Arlene Butz (Johns Hopkins University, Baltimore, Maryland) and colleagues found that the use of a high-efficiency air cleaner did not reduce air nicotine levels and failed to counter the adverse effects of second-hand smoke, despite reducing indoor particulate matter (PM) and lowering the rate of daytime asthma symptoms.
The data, from a study of asthmatic children living with smokers, show that the reduced indoor PM levels are still not sufficient to meet standards for air quality, state the researchers in the Archives of Pediatric and Adolescent Medicine journal.
Despite warnings about the risks, 40-67% of inner-city children with asthma in the USA live with a smoker, writes the team. While total home smoking bans are the ideal, implementing such bans is difficult, especially in multi-unit housing complexes where other families might also smoke.
Past studies have shown that air cleaners can reduce air nicotine levels. Therefore, Butz and colleagues conducted a randomized controlled study to determine if an air cleaner, along with educational interventions promoting smoking bans, could reduce indoor air pollution levels.

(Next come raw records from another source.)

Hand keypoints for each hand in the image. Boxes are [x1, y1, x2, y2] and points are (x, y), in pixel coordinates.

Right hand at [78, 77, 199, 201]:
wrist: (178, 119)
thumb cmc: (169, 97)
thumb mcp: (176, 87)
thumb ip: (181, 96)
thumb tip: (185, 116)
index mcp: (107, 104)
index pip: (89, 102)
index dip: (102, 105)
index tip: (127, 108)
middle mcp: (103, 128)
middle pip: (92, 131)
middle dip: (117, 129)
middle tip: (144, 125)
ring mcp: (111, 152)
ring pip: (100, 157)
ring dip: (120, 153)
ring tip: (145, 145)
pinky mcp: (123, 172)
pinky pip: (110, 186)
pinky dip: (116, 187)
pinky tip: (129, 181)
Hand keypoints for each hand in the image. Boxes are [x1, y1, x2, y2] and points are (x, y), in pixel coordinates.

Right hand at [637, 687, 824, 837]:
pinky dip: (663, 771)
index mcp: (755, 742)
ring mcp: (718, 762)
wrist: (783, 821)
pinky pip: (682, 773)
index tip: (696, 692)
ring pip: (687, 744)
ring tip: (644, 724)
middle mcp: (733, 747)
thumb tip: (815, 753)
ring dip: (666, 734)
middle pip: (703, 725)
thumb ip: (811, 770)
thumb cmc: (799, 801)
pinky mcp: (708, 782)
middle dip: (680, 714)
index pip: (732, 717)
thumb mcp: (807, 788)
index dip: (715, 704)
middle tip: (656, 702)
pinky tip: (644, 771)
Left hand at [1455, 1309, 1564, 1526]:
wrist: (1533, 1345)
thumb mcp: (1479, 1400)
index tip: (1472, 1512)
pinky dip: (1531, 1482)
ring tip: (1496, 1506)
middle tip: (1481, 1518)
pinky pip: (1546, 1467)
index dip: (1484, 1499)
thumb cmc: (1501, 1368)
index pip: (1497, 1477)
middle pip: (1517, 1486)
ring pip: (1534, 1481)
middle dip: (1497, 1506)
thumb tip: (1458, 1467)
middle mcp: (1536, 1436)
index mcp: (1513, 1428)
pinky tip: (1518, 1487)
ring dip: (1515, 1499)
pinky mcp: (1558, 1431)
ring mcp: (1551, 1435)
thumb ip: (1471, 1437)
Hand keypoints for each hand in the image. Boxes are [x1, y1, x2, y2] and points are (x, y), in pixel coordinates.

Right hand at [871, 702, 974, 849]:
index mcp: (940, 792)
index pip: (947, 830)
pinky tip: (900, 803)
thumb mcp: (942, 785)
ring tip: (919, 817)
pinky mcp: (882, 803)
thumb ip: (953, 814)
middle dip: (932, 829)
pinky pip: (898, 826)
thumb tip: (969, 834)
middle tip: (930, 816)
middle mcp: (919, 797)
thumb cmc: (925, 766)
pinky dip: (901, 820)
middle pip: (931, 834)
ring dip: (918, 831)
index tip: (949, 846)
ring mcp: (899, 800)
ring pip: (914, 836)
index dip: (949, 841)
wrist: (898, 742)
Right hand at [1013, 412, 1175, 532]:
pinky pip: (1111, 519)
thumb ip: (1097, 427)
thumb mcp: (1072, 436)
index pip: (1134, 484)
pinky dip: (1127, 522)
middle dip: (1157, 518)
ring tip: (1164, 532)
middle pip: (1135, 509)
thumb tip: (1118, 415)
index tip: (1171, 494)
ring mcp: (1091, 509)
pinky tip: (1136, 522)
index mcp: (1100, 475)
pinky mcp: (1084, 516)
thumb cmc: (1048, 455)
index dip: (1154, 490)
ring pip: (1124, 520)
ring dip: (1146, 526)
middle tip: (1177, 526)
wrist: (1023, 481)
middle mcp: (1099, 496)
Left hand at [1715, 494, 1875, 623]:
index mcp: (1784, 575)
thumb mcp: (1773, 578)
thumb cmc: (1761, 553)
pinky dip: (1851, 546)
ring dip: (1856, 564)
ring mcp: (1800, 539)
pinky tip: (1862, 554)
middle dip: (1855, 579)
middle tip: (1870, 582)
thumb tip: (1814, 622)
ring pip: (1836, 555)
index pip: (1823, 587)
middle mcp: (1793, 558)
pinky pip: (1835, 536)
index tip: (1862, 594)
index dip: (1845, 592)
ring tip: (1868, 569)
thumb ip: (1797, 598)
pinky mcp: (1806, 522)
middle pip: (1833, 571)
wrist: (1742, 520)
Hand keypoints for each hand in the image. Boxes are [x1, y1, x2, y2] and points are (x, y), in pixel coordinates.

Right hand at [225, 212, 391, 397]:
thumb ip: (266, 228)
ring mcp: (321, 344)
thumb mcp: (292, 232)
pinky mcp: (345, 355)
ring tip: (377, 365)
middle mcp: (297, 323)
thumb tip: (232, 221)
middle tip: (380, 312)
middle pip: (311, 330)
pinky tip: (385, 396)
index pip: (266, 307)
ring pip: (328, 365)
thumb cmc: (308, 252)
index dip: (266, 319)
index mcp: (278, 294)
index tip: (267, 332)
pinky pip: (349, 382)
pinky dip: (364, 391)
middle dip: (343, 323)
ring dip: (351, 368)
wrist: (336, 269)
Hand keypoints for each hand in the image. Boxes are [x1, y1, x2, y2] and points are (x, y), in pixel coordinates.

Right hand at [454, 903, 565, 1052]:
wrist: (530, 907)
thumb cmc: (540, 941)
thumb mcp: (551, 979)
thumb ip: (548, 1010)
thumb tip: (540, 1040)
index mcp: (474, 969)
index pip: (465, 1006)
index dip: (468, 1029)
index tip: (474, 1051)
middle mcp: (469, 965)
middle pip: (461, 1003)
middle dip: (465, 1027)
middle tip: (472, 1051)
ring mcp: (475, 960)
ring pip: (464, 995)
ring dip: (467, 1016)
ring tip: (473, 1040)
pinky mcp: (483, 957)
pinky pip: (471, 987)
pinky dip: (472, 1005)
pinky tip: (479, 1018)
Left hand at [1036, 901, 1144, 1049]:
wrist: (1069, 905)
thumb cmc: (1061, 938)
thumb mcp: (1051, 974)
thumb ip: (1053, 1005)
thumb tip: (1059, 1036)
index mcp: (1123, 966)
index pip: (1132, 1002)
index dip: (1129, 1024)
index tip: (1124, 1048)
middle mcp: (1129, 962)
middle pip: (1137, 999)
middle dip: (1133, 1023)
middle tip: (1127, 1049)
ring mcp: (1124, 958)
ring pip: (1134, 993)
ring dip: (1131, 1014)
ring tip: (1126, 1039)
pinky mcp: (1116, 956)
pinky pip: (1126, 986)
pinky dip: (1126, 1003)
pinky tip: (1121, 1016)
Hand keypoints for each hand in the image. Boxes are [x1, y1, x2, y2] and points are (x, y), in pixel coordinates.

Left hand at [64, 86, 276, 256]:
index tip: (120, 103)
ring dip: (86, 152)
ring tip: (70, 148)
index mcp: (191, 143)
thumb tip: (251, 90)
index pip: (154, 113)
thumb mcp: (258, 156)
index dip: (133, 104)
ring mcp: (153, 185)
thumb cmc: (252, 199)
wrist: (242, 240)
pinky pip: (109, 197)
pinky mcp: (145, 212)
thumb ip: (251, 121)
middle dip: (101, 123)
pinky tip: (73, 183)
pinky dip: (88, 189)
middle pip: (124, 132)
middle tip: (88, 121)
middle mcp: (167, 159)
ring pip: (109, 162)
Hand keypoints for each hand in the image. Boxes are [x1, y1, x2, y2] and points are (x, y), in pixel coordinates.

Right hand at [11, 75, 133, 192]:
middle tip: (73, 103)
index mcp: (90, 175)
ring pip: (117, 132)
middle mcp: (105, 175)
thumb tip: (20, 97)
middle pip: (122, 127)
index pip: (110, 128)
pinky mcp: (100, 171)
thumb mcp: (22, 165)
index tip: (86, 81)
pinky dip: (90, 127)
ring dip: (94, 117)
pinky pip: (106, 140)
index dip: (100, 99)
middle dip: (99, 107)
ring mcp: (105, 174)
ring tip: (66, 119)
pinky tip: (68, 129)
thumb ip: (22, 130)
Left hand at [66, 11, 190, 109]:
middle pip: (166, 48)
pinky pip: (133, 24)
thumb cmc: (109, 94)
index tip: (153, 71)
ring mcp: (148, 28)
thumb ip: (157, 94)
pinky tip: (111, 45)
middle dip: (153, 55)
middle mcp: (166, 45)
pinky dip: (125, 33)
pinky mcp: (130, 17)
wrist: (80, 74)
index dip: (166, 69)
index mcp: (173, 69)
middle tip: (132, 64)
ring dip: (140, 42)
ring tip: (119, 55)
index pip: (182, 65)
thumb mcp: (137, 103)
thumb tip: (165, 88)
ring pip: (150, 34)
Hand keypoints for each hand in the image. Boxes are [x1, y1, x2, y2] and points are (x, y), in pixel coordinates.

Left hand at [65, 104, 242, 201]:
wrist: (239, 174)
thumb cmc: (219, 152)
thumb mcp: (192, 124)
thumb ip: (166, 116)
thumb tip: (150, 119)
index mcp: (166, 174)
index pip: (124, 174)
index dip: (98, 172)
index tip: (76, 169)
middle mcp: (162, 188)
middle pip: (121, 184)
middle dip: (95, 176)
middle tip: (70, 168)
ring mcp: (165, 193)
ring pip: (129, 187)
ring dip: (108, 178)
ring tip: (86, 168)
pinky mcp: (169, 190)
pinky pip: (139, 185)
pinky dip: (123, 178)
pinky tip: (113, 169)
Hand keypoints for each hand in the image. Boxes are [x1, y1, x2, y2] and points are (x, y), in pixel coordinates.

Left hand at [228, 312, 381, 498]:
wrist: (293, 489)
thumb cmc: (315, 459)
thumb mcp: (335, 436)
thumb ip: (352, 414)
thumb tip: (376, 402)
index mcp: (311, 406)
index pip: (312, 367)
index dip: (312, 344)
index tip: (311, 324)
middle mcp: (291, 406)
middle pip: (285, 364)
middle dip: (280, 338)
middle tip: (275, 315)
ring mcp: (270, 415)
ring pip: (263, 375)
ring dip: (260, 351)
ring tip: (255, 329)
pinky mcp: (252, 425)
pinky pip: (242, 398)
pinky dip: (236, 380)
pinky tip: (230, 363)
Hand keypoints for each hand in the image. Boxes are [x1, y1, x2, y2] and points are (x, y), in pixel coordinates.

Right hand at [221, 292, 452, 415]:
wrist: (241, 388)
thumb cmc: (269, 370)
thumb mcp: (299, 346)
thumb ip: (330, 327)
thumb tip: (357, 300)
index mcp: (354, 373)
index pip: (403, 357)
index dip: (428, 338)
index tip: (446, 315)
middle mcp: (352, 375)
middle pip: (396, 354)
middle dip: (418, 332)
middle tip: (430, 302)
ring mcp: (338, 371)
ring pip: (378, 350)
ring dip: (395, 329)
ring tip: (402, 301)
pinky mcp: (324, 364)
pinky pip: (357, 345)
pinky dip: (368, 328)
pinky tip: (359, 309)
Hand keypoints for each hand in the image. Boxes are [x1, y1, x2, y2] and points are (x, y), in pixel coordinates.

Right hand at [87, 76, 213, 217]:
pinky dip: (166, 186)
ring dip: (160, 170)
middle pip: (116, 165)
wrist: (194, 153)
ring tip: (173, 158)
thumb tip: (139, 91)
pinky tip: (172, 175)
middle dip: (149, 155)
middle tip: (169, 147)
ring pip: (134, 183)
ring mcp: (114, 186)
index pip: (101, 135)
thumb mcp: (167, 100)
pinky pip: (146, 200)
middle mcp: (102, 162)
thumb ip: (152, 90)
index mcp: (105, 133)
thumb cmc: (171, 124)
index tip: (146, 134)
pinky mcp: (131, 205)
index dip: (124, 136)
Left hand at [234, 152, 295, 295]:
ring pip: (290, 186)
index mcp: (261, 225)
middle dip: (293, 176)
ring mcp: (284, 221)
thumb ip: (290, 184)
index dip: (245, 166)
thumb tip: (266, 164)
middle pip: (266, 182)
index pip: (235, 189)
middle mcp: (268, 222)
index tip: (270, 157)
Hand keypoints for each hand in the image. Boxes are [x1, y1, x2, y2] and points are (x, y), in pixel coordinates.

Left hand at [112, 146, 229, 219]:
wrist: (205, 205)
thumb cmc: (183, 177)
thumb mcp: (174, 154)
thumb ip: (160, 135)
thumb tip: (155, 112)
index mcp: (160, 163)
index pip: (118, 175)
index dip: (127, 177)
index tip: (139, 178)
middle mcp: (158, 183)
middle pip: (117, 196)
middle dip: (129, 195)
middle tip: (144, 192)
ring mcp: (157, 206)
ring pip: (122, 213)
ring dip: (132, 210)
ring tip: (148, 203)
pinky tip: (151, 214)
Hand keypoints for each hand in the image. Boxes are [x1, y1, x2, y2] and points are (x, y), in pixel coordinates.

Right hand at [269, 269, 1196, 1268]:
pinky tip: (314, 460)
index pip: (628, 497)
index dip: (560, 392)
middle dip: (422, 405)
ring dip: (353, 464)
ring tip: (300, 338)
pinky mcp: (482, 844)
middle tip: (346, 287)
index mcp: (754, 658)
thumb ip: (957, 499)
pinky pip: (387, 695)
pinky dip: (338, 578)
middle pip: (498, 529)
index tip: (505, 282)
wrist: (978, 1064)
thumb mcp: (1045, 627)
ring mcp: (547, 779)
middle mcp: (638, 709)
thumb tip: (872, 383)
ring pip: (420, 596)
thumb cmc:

In total, 115 children with asthma, who were residing with a smoker, were included in the study. The children assigned to the air cleaner treatment arm received a high-efficiency particle air (HEPA) cleaner in the home and bedroom.
Compared with homes that did not receive a HEPA cleaner (control group), those receiving an air cleaner and an air cleaner plus education had significantly lower fine and coarse PM levels after 6 months.
Mean PM2.5 concentrations declined by 19.9 µg/m3 and 16.1 µg/m3 in the air cleaner and air cleaner plus education group, respectively.
Despite these reductions, however, the PM concentrations still exceeded the Environmental Protection Agency's 24-hour daily standards for outdoor air quality.
Moreover, they exceeded levels observed in smoke-free homes.
In addition, the air cleaner failed to reduce measurements of air nicotine or urine cotinine concentrations.
On a more positive note, families who received the HEPA filter reported an increased in the number of days free from asthma symptoms when compared with controls; 1.36 symptom-free days more every 2 weeks, or approximately 33 days per year.